R - lm and r squared

Question

I have been running through the questions on this site and others and I just want to make sure I understand that I am going this correctly and then I will want some advice to analyse the results.

I am exporting a m by n binary matrix from Java to R (using jri) and then I want to run lm() against an expected vector of 0s.

Here is the export function for getting the matrix into R

REXP x = re.eval("selectionArray <- c()");

for (int j = 0; j < currentSelection.length; j++){
    boolean result = re.assign("currentSNPs", currentSelection[j]);
        if (result == true){
             x = re.eval("selectionArray <- rbind(selectionArray, currentSNPs)");
        }
}

So then I want to execute the the lm() function to get the r squared values

            x = re.eval("fm = lm(selectionArray ~ 0)");

I know that I need to use summary(fm) at this point to get the r squared values but I am not sure how to pull them out or what they mean at this point. I want to know the significance of the deviation from the expected 0 value at each column.

Thanks!

Answer 1

to extract the R^2 value from an 'lm' object named 'm'

summary(m)$r.squared

you can always view the structure of an object in R by using the str() function; in this situation you want str(summary(m))

However, it's not clear what you're trying to accomplish here. In the formula argument of the lm() function you specify selectionArray ~ 0, which doesn't make sense for two reasons: 1) as previously hinted at, a 0 on the right side of the formula corresponds to a model where your predictor variable is a vector of zeros and the beta coefficient corresponding to this predictor cannot be defined. 2) Your outcome, selectionArray, is a matrix. As far as I know, lm() isn't set up to have multiple outcomes.

Are you attempting to test the significance that each column of selectionArray differs from a 0? If so, ANY column with at least one success (1) in it is significantly different from a 0 column. If you're interested in the confidence intervals for the probability of success in each column, use the following code. Note that this does not adjust for multiple comparisons.

First let's start with a toy example to demonstrate the concept

v1 <- rbinom(100,size=1,p=.25)  
#create a vector, length 100, 
#where each entry corresponds to the 
#result of a bernoulli trial with probability p

binom.test(sum(v1), n=length(v1), p = 0)
##let's pretend we didn't just generate v1 ourselves, 
##we can use binom.test to determine the 95% CI for p

#now in terms of what you want to do...
#here's a dataset that might be something like yours:
selectionArray <- sapply(runif(10), FUN=function(.p) rbinom(100,size=1,p=.p))
#I'm just generating 10 vectors from a binomial distribution 
#where each entry corresponds to 1 trial and each column 
#has a randomly generated p between 0 and 1

#using a for loop
#run a binomial test on each column, store the results in binom.test.results
binom.test.results <- list()
for(i in 1:ncol(selectionArray)){
    binom.test.results[[i]] <- binom.test(sum(selectionArray[,i]), 
        n=nrow(selectionArray), p=0)
}

#for loops are considered bad programming in r, so here's the "right" way to do it:
binom.test.results1 <- lapply(as.data.frame(selectionArray), function(.v){
    binom.test(sum(.v), n=nrow(selectionArray), p = 0)
})

#using str() on a single element of binom.test.result will help you 
#identify what results you'd like to extract from each test

Answer 2

I don't know much about Java, so I am not talking about that.

So, you 've got a matrix of 0 and 1 values and no other binary numbers?

And you want to know if the means of the columns are signif. different from 0?

That means, you should do hypothesis tests and not necessarily a regression.
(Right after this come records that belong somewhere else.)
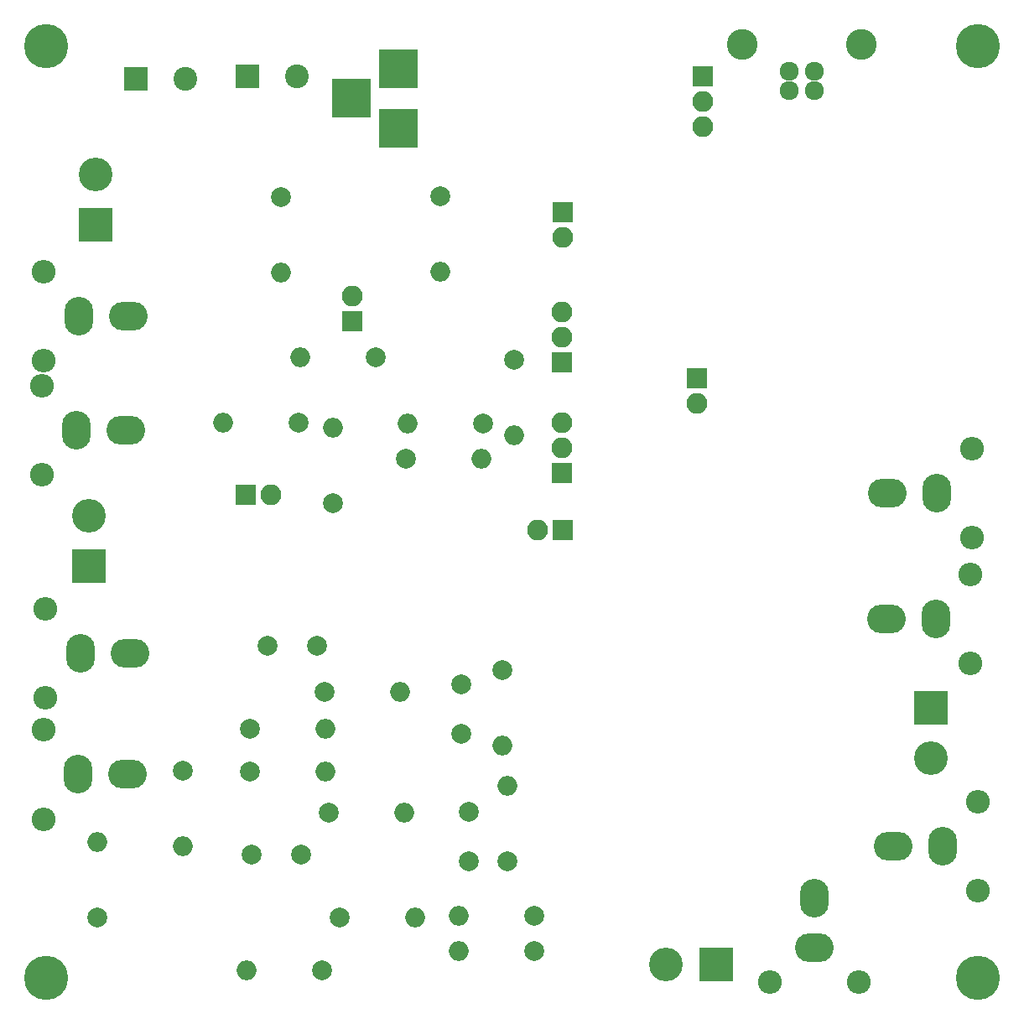
<source format=gbr>
G04 #@! TF.FileFunction,Soldermask,Bot*
%FSLAX46Y46*%
G04 Gerber Fmt 4.6, Leading zero omitted, Abs format (unit mm)*
G04 Created by KiCad (PCBNEW 4.0.7) date 01/15/21 00:56:33*
%MOMM*%
%LPD*%
G01*
G04 APERTURE LIST*
%ADD10C,0.100000*%
%ADD11O,2.400000X2.400000*%
%ADD12O,2.900000X3.900000*%
%ADD13O,3.900000X2.900000*%
%ADD14C,2.000000*%
%ADD15C,1.920000*%
%ADD16C,3.100000*%
%ADD17R,3.400000X3.400000*%
%ADD18C,3.400000*%
%ADD19O,2.000000X2.000000*%
%ADD20R,2.100000X2.100000*%
%ADD21O,2.100000X2.100000*%
%ADD22C,4.464000*%
%ADD23R,2.400000X2.400000*%
%ADD24C,2.400000*%
%ADD25R,3.900000X3.900000*%
G04 APERTURE END LIST*
D10*
D11*
X32500000Y-76250000D03*
X32500000Y-67250000D03*
D12*
X36000000Y-71750000D03*
D13*
X41000000Y-71750000D03*
D14*
X53700000Y-114600000D03*
X58700000Y-114600000D03*
X75600000Y-115300000D03*
X75600000Y-110300000D03*
D15*
X110540000Y-37500000D03*
X108000000Y-37500000D03*
X108000000Y-35500000D03*
X110540000Y-35500000D03*
D16*
X115270000Y-32800000D03*
X103270000Y-32800000D03*
D17*
X100600000Y-125700000D03*
D18*
X95520000Y-125700000D03*
D14*
X53500000Y-106200000D03*
D19*
X61120000Y-106200000D03*
D14*
X79500000Y-115300000D03*
D19*
X79500000Y-107680000D03*
D14*
X61500000Y-110400000D03*
D19*
X69120000Y-110400000D03*
D14*
X55300000Y-93500000D03*
X60300000Y-93500000D03*
X74900000Y-97400000D03*
X74900000Y-102400000D03*
D17*
X122250000Y-99750000D03*
D18*
X122250000Y-104830000D03*
D14*
X53500000Y-101900000D03*
D19*
X61120000Y-101900000D03*
D14*
X79000000Y-96000000D03*
D19*
X79000000Y-103620000D03*
D14*
X61100000Y-98200000D03*
D19*
X68720000Y-98200000D03*
D14*
X46800000Y-106100000D03*
D19*
X46800000Y-113720000D03*
D14*
X62600000Y-120900000D03*
D19*
X70220000Y-120900000D03*
D14*
X82200000Y-120800000D03*
D19*
X74580000Y-120800000D03*
D14*
X82200000Y-124300000D03*
D19*
X74580000Y-124300000D03*
D14*
X38100000Y-120900000D03*
D19*
X38100000Y-113280000D03*
D17*
X38000000Y-51000000D03*
D18*
X38000000Y-45920000D03*
D20*
X85032000Y-64854000D03*
D21*
X85032000Y-62314000D03*
X85032000Y-59774000D03*
D14*
X56632000Y-48204000D03*
D19*
X56632000Y-55824000D03*
D14*
X66232000Y-64404000D03*
D19*
X58612000Y-64404000D03*
D17*
X37250000Y-85500000D03*
D18*
X37250000Y-80420000D03*
D20*
X85032000Y-76104000D03*
D21*
X85032000Y-73564000D03*
X85032000Y-71024000D03*
D14*
X61932000Y-79104000D03*
D19*
X61932000Y-71484000D03*
D14*
X58432000Y-71004000D03*
D19*
X50812000Y-71004000D03*
D22*
X33000000Y-33000000D03*
X127000000Y-33000000D03*
X127000000Y-127000000D03*
X33000000Y-127000000D03*
D14*
X72782000Y-48104000D03*
D19*
X72782000Y-55724000D03*
D14*
X69282000Y-74604000D03*
D19*
X76902000Y-74604000D03*
D14*
X80232000Y-64604000D03*
D19*
X80232000Y-72224000D03*
D14*
X77032000Y-71104000D03*
D19*
X69412000Y-71104000D03*
D20*
X63832000Y-60704000D03*
D21*
X63832000Y-58164000D03*
D20*
X53132000Y-78304000D03*
D21*
X55672000Y-78304000D03*
D20*
X85132000Y-49704000D03*
D21*
X85132000Y-52244000D03*
D20*
X85090000Y-81788000D03*
D21*
X82550000Y-81788000D03*
D20*
X98700000Y-66500000D03*
D21*
X98700000Y-69040000D03*
D14*
X60800000Y-126300000D03*
D19*
X53180000Y-126300000D03*
D11*
X32750000Y-64750000D03*
X32750000Y-55750000D03*
D12*
X36250000Y-60250000D03*
D13*
X41250000Y-60250000D03*
D11*
X32900000Y-98800000D03*
X32900000Y-89800000D03*
D12*
X36400000Y-94300000D03*
D13*
X41400000Y-94300000D03*
D11*
X32700000Y-111000000D03*
X32700000Y-102000000D03*
D12*
X36200000Y-106500000D03*
D13*
X41200000Y-106500000D03*
D11*
X126300000Y-86300000D03*
X126300000Y-95300000D03*
D12*
X122800000Y-90800000D03*
D13*
X117800000Y-90800000D03*
D11*
X126400000Y-73600000D03*
X126400000Y-82600000D03*
D12*
X122900000Y-78100000D03*
D13*
X117900000Y-78100000D03*
D11*
X127000000Y-109250000D03*
X127000000Y-118250000D03*
D12*
X123500000Y-113750000D03*
D13*
X118500000Y-113750000D03*
D11*
X115000000Y-127500000D03*
X106000000Y-127500000D03*
D13*
X110500000Y-124000000D03*
D12*
X110500000Y-119000000D03*
D23*
X42000000Y-36250000D03*
D24*
X47000000Y-36250000D03*
D23*
X53250000Y-36000000D03*
D24*
X58250000Y-36000000D03*
D25*
X68500000Y-41250000D03*
X68500000Y-35250000D03*
X63800000Y-38250000D03*
D20*
X99250000Y-36000000D03*
D21*
X99250000Y-38540000D03*
X99250000Y-41080000D03*
M02*

</source>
However a regression can be equivalent to such a test.

lm(y~0) does not make sense. If you only want an intercept you should use lm(y~1). However, that would be equivalent to a t-Test, which is not statistically correct.

I suspect it would be better to use fit<-glm(y~1,family=binomial) and than extract the p-value p<-summary(fit)$coef[4], but I am not a statistician.